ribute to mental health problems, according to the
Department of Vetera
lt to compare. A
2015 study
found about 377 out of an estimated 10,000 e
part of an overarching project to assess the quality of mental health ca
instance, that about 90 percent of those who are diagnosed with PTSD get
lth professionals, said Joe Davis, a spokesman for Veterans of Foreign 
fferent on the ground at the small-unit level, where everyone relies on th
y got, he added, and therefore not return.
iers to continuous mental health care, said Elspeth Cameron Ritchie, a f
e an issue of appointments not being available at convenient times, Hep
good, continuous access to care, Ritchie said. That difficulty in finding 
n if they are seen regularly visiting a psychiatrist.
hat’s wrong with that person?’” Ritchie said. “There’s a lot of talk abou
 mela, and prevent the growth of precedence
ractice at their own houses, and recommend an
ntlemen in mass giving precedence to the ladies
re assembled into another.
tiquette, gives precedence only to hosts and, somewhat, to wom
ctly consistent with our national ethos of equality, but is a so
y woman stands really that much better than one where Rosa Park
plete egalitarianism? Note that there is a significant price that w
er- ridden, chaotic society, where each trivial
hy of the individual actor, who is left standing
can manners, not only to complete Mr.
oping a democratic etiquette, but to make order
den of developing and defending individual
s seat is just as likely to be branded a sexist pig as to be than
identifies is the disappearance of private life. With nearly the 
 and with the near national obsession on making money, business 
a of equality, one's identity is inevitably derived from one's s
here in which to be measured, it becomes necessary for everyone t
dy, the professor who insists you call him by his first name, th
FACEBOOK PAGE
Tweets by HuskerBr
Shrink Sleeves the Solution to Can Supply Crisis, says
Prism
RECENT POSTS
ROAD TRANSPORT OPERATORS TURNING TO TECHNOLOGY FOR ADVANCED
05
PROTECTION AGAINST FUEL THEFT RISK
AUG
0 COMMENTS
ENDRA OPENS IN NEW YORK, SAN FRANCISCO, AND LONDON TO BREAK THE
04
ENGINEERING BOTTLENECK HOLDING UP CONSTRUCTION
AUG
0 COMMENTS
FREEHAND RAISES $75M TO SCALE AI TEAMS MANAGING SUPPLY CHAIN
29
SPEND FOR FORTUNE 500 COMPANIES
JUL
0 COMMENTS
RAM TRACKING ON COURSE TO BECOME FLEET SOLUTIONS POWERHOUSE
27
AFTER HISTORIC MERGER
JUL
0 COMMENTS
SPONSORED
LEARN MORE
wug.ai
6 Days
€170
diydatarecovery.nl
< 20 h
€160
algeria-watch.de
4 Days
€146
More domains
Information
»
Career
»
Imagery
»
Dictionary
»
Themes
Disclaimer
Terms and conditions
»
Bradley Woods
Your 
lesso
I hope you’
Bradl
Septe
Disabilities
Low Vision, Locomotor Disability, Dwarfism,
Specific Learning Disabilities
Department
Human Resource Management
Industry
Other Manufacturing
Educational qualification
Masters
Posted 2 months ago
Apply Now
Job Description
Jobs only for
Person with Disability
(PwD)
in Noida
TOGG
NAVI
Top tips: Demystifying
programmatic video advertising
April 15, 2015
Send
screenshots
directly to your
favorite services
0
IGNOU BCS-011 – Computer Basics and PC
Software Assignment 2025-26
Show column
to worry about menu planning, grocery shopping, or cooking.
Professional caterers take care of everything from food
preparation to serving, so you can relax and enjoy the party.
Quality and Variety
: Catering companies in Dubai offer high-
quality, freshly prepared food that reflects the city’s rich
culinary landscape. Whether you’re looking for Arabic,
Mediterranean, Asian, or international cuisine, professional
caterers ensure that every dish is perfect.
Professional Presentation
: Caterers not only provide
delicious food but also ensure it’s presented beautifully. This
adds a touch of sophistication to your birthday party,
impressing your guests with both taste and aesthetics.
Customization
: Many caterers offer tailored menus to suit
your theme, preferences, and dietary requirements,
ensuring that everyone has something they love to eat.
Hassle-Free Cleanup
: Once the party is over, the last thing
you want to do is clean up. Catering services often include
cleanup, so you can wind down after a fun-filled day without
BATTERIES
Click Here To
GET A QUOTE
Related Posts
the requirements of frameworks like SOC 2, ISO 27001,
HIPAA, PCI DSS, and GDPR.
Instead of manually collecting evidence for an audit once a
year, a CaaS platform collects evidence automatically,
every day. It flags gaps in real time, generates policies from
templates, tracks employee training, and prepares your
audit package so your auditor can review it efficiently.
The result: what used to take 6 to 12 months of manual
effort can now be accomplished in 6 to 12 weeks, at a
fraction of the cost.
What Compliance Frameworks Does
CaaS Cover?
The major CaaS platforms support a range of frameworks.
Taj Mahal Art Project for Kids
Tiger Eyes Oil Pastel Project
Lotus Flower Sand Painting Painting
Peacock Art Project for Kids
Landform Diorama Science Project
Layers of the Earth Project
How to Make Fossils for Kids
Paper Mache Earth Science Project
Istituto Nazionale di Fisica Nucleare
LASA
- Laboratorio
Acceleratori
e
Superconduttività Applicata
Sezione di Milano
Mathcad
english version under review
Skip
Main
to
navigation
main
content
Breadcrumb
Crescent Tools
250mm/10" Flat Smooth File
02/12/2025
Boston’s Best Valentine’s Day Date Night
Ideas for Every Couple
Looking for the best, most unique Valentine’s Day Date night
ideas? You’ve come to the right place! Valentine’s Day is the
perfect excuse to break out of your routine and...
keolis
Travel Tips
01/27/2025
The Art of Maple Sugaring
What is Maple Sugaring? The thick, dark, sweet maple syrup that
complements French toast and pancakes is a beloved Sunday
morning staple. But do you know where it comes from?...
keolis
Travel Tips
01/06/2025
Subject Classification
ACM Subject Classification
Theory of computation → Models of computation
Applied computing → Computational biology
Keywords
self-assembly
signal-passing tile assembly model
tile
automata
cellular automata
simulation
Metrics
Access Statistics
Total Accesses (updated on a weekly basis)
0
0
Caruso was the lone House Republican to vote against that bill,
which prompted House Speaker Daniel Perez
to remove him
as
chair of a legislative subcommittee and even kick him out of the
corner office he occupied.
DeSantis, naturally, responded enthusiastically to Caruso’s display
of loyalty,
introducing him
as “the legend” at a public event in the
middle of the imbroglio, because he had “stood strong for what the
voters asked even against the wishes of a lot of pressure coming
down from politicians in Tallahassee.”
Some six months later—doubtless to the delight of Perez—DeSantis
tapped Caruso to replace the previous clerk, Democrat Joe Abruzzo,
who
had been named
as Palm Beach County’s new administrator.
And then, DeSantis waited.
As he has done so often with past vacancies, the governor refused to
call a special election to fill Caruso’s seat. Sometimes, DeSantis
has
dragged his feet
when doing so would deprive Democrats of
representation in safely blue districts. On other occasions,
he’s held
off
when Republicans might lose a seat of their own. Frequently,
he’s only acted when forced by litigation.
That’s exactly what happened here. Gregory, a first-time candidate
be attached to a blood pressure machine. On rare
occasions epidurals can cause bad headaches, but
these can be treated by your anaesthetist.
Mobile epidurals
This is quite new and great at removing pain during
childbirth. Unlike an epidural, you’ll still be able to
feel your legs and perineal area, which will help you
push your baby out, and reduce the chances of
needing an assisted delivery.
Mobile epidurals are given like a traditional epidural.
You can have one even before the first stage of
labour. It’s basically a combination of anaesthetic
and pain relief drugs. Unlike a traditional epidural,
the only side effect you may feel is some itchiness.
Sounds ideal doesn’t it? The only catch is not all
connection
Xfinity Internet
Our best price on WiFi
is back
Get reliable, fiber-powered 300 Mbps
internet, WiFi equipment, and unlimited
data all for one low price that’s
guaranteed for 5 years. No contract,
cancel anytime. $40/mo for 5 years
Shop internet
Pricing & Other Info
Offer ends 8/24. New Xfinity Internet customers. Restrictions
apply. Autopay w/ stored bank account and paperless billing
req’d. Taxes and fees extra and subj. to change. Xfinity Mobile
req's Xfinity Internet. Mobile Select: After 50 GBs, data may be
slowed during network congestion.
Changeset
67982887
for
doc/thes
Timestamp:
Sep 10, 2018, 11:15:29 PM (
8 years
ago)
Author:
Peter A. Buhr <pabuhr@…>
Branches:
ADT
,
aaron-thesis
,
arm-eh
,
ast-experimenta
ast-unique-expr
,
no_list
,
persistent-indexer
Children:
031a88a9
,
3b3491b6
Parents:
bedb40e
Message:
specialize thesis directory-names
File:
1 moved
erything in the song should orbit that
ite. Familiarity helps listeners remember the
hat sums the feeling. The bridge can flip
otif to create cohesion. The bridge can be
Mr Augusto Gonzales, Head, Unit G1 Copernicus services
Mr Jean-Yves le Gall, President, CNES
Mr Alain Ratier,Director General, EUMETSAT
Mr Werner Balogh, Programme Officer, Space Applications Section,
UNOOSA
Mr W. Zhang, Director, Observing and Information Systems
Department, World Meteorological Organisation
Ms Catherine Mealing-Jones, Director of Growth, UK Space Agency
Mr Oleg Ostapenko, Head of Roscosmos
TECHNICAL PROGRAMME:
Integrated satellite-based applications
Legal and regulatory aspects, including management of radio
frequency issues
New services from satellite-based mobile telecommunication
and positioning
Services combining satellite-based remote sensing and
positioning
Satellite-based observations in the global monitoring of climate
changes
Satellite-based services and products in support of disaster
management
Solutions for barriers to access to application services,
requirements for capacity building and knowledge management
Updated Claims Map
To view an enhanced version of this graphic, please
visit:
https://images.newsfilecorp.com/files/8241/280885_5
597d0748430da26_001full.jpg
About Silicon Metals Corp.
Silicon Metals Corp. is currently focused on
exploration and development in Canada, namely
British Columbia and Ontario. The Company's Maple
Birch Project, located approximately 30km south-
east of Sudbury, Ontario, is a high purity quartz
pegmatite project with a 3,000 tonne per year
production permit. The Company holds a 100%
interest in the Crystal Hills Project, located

——————

◆ **Task requirements**: If a line above holds the string "Caruso", return it as it stands.

◆ **Answer section**:
Caruso was the lone House Republican to vote against that bill,
DeSantis, naturally, responded enthusiastically to Caruso’s display
tapped Caruso to replace the previous clerk, Democrat Joe Abruzzo,
call a special election to fill Caruso’s seat. Sometimes, DeSantis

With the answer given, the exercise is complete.